With graduation just five weeks away, Bowdoin seniors are now more than accustomed to being asked about their plans for the future.  Some find this question easy—graduate school, new job, new city—and yet others still aren’t sure what they’ll do after Bowdoin.

“I have no idea right now,” Priscila Laforet ’14 said of her plans after graduation. “I’m still looking for a job, so I think it all depends on how those interviews turn out.”

A number of Bowdoin students are playing the same waiting game. For many, the results of the job search are some of the first real life yes’s and no’s students have received, making the disappointments and successes all the more weighty considering the immense work put into it.   
“I feel like the job search is a fifth class,” Laforet said. “You’re trying to juggle it with your coursework and honors or independent studies and trying to have a normal senior year.”

Students applying to grad school have similarly struggled with the additional workload and stress. David Needell ’15, who plans to attend graduate school at the California Institute of Technology to pursue Materials Science and Applied Physics, contrasted the application process to those of undergraduate programs.

“There is no Common Application. Graduate institutions' primary concern is not that you bring some quirky personality and unique perspective to their campus,” Needell wrote in an email to the Orient. “They are looking to make sure that a) you will be successful in research and academics and b) you will contribute to the current research and bring new ideas.”

Some lucky students, who went through the process earlier, were exempt from senior year job searches. Emma Young ’15, a Math and Economics double major, snagged a job through her internship at Bank of America in New York City last summer.

“I got an offer at the end of the summer to come back full time,” Young said.  “[Getting the internship] was really stressful at the time, but getting it out of the way back junior year was nice.”

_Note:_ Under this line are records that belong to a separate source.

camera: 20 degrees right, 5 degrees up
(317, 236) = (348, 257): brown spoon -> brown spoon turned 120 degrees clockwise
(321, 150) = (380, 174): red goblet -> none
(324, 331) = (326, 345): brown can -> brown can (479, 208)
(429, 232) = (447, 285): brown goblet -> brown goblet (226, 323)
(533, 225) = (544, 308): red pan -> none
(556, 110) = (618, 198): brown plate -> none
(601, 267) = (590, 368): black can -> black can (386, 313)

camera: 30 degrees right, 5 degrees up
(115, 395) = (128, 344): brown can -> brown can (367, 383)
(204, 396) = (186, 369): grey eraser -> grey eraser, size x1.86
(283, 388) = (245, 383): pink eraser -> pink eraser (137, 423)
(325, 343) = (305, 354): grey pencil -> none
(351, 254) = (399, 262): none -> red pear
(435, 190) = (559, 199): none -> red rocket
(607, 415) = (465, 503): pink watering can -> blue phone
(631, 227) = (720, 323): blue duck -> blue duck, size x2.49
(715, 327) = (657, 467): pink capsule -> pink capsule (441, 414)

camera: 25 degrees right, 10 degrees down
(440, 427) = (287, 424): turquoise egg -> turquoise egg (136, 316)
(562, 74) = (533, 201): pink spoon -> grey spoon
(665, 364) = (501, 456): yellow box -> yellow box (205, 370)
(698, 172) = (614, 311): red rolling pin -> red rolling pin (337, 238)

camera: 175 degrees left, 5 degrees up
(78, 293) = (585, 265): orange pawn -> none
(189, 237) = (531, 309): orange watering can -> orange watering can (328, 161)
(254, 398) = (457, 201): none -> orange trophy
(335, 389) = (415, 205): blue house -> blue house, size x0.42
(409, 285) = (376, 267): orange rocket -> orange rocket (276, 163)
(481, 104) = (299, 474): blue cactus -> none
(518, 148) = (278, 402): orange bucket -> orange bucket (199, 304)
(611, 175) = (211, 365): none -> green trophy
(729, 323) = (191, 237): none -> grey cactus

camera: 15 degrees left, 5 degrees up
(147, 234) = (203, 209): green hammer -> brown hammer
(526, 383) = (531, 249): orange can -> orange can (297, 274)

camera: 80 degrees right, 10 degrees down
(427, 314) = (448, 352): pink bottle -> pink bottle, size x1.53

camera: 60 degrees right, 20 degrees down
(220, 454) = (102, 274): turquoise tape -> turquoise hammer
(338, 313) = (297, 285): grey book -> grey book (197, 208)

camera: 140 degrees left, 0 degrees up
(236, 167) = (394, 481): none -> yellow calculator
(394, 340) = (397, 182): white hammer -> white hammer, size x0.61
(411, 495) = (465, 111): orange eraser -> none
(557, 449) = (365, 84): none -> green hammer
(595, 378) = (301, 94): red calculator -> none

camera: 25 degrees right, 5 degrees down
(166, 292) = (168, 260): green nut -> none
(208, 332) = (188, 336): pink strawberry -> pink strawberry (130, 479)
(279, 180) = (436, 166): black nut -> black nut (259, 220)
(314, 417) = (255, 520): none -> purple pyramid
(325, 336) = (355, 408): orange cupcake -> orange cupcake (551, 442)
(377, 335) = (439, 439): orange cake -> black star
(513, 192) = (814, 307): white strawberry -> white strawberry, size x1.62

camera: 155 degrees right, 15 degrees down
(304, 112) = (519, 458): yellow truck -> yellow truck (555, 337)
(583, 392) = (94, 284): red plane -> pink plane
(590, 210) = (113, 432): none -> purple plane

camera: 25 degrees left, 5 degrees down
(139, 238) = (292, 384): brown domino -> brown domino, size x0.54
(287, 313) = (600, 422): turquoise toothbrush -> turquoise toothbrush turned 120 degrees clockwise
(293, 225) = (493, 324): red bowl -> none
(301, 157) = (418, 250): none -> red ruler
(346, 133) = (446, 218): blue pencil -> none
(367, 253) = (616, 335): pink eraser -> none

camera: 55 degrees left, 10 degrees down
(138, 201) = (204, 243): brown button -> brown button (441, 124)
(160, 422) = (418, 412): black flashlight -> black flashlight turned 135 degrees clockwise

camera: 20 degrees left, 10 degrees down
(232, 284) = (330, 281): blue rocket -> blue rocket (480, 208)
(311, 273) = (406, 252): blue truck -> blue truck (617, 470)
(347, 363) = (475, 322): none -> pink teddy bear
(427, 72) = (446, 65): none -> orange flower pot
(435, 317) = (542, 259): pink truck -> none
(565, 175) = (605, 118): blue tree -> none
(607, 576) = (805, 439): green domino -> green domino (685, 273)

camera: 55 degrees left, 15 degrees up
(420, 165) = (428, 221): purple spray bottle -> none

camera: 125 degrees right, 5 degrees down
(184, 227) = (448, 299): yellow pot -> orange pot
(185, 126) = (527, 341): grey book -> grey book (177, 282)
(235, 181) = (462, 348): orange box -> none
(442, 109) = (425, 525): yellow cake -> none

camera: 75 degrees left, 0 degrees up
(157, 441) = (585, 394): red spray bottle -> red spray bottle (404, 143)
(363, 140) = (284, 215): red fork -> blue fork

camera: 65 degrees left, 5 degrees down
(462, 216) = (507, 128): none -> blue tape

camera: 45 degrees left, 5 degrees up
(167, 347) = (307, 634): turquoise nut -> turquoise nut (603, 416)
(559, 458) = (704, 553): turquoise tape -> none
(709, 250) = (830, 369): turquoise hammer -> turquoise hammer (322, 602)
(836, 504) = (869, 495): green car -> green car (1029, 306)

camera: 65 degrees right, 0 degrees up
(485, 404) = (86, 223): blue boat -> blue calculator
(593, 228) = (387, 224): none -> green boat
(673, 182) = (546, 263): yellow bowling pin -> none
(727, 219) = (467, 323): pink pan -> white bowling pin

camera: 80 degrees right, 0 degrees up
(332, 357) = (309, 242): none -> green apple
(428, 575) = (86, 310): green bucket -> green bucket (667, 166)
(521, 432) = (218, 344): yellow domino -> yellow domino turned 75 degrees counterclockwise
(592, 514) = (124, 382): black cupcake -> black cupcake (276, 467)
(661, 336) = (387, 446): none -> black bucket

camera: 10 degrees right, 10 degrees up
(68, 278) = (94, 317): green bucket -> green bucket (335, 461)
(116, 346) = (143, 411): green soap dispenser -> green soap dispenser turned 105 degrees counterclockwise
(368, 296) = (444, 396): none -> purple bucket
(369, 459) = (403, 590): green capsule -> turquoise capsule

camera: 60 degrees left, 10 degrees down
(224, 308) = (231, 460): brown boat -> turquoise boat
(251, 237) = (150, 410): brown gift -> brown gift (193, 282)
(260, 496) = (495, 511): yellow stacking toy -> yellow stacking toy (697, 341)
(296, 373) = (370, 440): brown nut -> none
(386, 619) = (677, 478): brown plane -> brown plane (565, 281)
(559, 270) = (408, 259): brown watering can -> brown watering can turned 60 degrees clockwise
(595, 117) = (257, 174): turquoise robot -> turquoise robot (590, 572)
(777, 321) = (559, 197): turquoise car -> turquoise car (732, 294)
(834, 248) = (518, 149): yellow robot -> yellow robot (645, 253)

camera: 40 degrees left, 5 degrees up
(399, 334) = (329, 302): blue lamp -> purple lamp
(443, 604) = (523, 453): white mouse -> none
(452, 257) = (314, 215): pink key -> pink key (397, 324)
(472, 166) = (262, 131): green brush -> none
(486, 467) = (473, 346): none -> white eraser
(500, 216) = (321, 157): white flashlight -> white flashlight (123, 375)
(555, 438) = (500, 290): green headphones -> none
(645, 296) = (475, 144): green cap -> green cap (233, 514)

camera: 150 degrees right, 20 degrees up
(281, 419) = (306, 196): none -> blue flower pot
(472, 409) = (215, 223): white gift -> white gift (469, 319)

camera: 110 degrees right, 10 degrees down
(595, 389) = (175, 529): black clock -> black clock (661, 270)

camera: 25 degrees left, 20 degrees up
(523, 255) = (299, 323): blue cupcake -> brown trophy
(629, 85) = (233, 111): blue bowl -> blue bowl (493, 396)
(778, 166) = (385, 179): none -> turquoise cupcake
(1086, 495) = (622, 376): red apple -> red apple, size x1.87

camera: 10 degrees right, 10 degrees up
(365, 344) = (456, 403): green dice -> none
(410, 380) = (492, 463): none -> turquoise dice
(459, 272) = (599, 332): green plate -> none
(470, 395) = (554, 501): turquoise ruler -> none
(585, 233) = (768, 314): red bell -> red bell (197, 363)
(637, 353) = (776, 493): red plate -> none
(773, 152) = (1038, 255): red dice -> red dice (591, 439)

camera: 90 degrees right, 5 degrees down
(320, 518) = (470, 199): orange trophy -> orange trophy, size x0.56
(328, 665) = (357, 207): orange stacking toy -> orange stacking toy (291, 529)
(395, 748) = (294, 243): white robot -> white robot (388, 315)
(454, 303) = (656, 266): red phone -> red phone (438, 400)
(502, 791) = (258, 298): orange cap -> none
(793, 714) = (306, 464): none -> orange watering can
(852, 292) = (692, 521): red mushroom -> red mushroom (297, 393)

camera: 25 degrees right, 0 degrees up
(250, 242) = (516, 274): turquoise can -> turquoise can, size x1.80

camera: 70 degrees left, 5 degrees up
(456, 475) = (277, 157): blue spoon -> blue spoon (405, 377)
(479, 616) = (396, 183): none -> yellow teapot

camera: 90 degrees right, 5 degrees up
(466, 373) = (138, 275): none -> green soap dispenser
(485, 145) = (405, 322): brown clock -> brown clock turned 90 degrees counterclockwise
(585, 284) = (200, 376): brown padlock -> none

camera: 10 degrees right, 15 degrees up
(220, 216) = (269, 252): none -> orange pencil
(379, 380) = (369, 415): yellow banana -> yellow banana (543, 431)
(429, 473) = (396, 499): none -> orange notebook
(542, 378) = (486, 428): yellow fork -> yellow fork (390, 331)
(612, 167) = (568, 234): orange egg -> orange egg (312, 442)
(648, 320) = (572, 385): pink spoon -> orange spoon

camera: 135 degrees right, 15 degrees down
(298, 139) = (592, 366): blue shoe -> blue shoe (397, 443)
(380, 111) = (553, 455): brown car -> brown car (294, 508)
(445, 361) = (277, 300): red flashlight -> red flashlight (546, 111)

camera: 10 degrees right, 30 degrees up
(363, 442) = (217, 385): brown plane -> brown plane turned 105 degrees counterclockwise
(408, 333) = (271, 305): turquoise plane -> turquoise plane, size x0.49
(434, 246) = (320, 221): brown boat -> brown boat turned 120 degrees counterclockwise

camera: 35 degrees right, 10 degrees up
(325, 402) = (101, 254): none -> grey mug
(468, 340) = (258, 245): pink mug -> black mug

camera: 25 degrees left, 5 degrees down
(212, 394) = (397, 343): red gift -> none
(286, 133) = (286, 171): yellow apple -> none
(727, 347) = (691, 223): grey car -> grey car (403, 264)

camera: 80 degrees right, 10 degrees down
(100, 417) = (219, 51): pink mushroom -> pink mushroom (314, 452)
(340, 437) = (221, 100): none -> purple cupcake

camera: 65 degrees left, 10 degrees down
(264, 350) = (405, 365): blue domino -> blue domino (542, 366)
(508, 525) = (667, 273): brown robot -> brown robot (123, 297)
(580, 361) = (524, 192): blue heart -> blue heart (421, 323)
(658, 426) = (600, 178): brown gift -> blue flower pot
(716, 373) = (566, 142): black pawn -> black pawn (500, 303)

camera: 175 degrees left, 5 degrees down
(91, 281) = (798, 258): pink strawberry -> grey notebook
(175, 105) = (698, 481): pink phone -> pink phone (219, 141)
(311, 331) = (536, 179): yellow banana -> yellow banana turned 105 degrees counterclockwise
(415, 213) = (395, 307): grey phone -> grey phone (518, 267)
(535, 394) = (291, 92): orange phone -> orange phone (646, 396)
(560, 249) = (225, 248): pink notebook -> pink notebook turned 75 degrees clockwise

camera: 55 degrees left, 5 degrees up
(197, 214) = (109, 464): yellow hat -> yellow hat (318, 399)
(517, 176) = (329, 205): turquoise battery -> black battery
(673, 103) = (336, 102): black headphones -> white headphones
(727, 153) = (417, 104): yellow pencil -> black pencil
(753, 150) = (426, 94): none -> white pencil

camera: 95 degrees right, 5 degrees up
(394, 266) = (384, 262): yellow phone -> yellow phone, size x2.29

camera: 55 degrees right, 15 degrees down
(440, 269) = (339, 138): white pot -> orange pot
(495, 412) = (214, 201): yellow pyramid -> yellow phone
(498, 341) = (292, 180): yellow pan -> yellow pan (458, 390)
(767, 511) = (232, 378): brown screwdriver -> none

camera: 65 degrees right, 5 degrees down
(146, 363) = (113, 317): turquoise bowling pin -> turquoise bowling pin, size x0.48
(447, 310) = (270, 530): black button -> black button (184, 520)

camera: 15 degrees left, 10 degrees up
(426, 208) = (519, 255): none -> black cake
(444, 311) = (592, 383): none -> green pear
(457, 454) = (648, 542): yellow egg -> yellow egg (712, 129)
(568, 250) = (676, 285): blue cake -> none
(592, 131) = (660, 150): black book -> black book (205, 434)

Some who have not received job offers seized an opportunity to reassess what they want to do.
Laforet, a Sociology major, planned to apply to graduate programs for public health only to realize that taking time off between Bowdoin and graduate school would allow her to gain professional working experience, to take a breath from the college workload and to reconsider graduate school.

“My plan is to take at least two years off from Bowdoin and grad school and reevaluate if public health is something I really want to do,” she said.  “If it’s not, I saved myself two years and 100 grand.”

In a survey taken by members of the Class of 2012 during their senior year, 91 percent of students indicated they planned to pursue more education eventually. A year later, only 16 percent of the Class was actively doing so.

“I’m too undecided about what I want to do,” Callie Ferguson ’15 said of going to graduate school.  “If there’s something I realize I need to do, I’m willing to go the lengths to get there if grad school is one of those steps. I love school, so it doesn’t sound like a bad thing to me.”

Ferguson, an English major with a creative writing concentration, will work for the Allagash Brewery Company in Portland, beginning twice a week in May and working full time after graduation. She also writes “Grain to Glass,” a beer column, in the Orient.

“School really supplies you with a certain kind of mindset about what you want, and I figured it’d be nice to step outside of that,” she said. “A lot of what we think about in terms of grades and success here at college, we then translate to success in your career.  The metrics for success will go away when you’re no longer in college, but we still have this impulse to measures ourselves.”

For those pursuing a field like medicine, which has a specific track, this measured system works well. Yet for the majority, the prospect of deciding on an eventual career can be daunting.

“That was cripplingly hard—deciding what to apply to and the thought that if I get this job I’d live in that place. Do I want to commit to that version of my future?” said Ferguson.  “I think there’s a lot of urgency around getting a job right after school, but it’s ironic because you have the rest of your life.”

For Ferguson, the allure of Maine and the close proximity to her friends made the Allagash job even more attractive. She has not yet determined whether she will remain at the brewery or pursue something like writing. She took a writing internship at a production company in Hollywood two summers ago. 

“The minute I told myself I would eventually get a job, that this job will not be my only job—your first job doesn’t have to be perfect—it sort of took the anxiety away,” Ferguson said. “It’s both liberating and terrifying to think that you could do anything.”